- Исходный отрывок -
────
«Свободен от постоя» — табличка у ворот посерела от дождей и городской пыли. Врезанные в камень буквы зазеленели густой плесенью. Каменный столб давно покосился. Впрочем, ворот уже не было. Только у другого столба поскрипывала чугунная калитка, за которой начиналась дорожка, выложенная широкими плитами желтого известняка — как когда-то тротуары всех московских переулков. Улица Станкевича, 6 — с 1922 г., Большой Чернышев переулок — с конца XVIII в., Вознесенский — сегодня.
Дорожка в 1948 г. вела к парадному подъезду — с широкими пологими ступенями, высокими дубовыми дверями, под модным когда-то навесом на литых чугунных колонках. Но Александр Георгиевич Габричевский усмехнулся: «Это не к академику Жолтовскому». В подъезд входили люди в милицейской форме — здесь помещался так называемый Отдел вневедомственной охраны района и еще какие-то моссоветовские службы.
За углом дорожка разбегалась в разные стороны. Одна окружала по периметру просторный двор былой, еще боярской, усадьбы — мимо дворницкой, людских, конюшни, поварни, превращенных в жилые закутки с отдельными (немыслимая роскошь тех лет!) входами. В такой «квартире» жила здесь с больным сыном особенно почитаемая Габричевским и Жолтовским преподавательница русского языка и литературы Вера Николаевна Величкина с неизлечимо больным сыном. В прошлом учительница знаменитой гимназии Петра и Павла, ставшая преподавателем Московского Горного института (надо же было сообщать будущим командирам могучей промышленной отрасли навыки грамотности!), Вера Николаевна пользовалась уважением своих почитателей не только благодаря взглядам на советскую литературу с ее бесконечными захлебами от собственной талантливости и вечности. Жолтовский не переставал удивляться ее «четкому», по его выражению, прагматизму. Вера Николаевна делила литературу на ту, которая должна возрождаться в человеческих чувствах и сознании, и на ту официальную, о которой не было смысла думать — просто при необходимости пробалтывать как «Отче наш», не засоряя мыслей и чувств ее сиюминутными стремлениями. «Берегите, как зеницу ока, человеческую реакцию на каждую прочитанную строку! Берегите себя!» — это выражение Величкиной не раз приходилось слышать и от Габричевского, и от Жолтовского.
────
- Перечень пунктов -
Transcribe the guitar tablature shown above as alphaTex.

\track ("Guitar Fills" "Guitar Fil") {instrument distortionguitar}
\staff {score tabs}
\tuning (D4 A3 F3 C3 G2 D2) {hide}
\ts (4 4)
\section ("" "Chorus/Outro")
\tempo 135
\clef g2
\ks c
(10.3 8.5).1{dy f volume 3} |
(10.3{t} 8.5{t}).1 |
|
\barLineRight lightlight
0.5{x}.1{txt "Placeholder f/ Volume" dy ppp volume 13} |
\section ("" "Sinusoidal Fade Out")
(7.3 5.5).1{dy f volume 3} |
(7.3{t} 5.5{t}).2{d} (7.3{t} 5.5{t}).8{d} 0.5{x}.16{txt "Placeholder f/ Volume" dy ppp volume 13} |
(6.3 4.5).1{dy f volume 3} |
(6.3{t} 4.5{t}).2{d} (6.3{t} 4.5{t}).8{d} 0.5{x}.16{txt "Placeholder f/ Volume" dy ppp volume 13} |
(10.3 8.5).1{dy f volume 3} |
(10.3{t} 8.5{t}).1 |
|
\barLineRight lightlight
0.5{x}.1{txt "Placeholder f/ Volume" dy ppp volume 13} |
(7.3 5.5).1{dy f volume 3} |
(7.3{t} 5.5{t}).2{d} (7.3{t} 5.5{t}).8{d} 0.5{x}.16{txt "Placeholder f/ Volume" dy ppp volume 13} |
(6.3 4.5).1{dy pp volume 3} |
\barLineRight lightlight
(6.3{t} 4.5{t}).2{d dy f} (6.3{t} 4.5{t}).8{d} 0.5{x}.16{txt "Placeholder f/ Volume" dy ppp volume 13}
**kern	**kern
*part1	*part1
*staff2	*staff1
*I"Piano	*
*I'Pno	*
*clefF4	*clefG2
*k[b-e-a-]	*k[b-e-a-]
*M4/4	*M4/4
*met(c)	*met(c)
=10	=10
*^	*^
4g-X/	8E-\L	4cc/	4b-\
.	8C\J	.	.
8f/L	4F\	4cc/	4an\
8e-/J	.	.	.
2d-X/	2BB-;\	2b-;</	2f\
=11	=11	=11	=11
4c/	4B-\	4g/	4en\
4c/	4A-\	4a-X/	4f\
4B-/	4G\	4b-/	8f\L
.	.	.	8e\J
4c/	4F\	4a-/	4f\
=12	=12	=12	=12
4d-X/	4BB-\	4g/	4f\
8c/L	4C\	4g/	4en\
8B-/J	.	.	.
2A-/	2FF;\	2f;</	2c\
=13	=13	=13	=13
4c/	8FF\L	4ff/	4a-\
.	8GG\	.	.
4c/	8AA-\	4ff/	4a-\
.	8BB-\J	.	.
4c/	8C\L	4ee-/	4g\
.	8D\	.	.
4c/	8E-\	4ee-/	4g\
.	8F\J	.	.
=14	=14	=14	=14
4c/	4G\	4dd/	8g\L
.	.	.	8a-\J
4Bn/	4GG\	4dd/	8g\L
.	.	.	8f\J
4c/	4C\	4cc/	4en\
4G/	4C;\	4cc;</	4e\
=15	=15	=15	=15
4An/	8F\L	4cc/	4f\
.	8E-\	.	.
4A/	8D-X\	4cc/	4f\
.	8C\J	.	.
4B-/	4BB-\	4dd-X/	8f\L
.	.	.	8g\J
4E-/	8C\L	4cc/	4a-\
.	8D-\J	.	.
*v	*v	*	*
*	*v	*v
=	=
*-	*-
────
- Что требуется -
Продолжите отрывок о бывшей усадьбе в Вознесенском переулке, начав сразу после его последнего предложения. Приведенные выше пункты для работы не понадобятся.

- Ответ на задание -
Другая дорожка направлялась к «черному», или кухонному входу барского дома. Никаких ступеней, навесов, одностворчатая дверь, и, по словам Александра Георгиевича, дальше начинался Мастер.
Формально знакомство с Иваном Владиславичем состоялось сразу по окончании Великой Отечественной войны на достаточно необычной выставке, организованной Академией архитектуры. Именно Академия архитектуры сразу после окончания войны получила возможность обследовать освобожденные территории на предмет выяснения гибели памятников и состояния тех, которым удалось уцелеть. Из старшекурсников и аспирантов, в том числе и Художественного института, формировались небольшие бригады, для каждой из которых намечался маршрут и район обследования. Все, что можно практически делать в походных условиях, были акварельные наброски, более или менее проработанные. Белютину с напарником, тоже участником войны, к тому же лишившимся одной руки, достался район Свири, находившейся под финской оккупацией. Кроме огромной бумаги под грифом Академии с просьбой к местным властям оказывать художникам всяческое содействие (и не принимать их за шпионов!) и с двухмесячным сроком действия, у них ничего не было. Питание гарантировалось только взятыми из Москвы хлебными карточками. Любое его пополнение, как и организация транспорта и ночлега зависели от отношения местного начальства и удачи.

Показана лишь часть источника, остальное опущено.